Keith Griffin

No. 35, 44
- Position: Running back

Personal information
- Born: October 26, 1961 (age 64) Columbus, Ohio, U.S.
- Listed height: 5 ft 8 in (1.73 m)
- Listed weight: 185 lb (84 kg)

Career information
- High school: Eastmoor Academy (Columbus)
- College: Miami (FL)
- NFL draft: 1984: 10th round, 279th overall pick

Career history
- Washington Redskins (1984–1988); Atlanta Falcons (1988);

Awards and highlights
- Super Bowl champion (XXII); National champion (1983);

Career NFL statistics
- Rushing yards: 1,343
- Rushing average: 4.1
- Rushing touchdowns: 3
- Stats at Pro Football Reference

= Keith Griffin (American football) =

American football player (born 1961)

Keith B. Griffin (born October 26, 1961) is an American former professional football player who was a running back for the Washington Redskins of the National Football League (NFL).

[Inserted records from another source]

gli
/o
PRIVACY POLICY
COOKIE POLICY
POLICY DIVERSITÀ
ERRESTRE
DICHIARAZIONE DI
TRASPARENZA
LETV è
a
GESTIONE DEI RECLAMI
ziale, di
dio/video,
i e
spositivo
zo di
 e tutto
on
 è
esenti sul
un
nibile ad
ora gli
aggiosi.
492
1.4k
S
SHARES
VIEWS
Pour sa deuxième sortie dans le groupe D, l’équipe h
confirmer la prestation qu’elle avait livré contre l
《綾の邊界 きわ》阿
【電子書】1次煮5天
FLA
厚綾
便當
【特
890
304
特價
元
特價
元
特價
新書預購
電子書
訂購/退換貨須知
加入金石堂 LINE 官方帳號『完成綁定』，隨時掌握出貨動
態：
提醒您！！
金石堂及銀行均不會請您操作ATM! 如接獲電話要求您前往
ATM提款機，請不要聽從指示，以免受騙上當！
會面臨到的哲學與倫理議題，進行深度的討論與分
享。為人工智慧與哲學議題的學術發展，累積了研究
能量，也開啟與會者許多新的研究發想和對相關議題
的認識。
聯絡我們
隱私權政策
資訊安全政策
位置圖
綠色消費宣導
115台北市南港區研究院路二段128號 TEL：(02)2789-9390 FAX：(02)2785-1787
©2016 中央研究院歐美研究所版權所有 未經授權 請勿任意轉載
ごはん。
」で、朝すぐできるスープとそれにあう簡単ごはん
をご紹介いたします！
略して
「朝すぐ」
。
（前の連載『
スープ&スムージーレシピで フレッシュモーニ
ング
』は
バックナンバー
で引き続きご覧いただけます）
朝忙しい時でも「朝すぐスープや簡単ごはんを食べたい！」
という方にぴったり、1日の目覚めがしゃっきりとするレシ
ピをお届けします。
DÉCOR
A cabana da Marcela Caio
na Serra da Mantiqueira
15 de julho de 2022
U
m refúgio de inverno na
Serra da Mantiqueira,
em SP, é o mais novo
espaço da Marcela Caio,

He played college football for the Miami Hurricanes. Griffin was featured on the cover of Sports Illustrated on January 9, 1984, for the story of the Hurricanes' dramatic victory over the #1 ranked Nebraska Cornhuskers 31–30 in the January 1, 1984, Orange Bowl. The 11–1–0 Hurricanes broke the Cornhuskers' 22-game win streak. Keith is the younger brother to two-time Heisman Trophy winner Archie Griffin.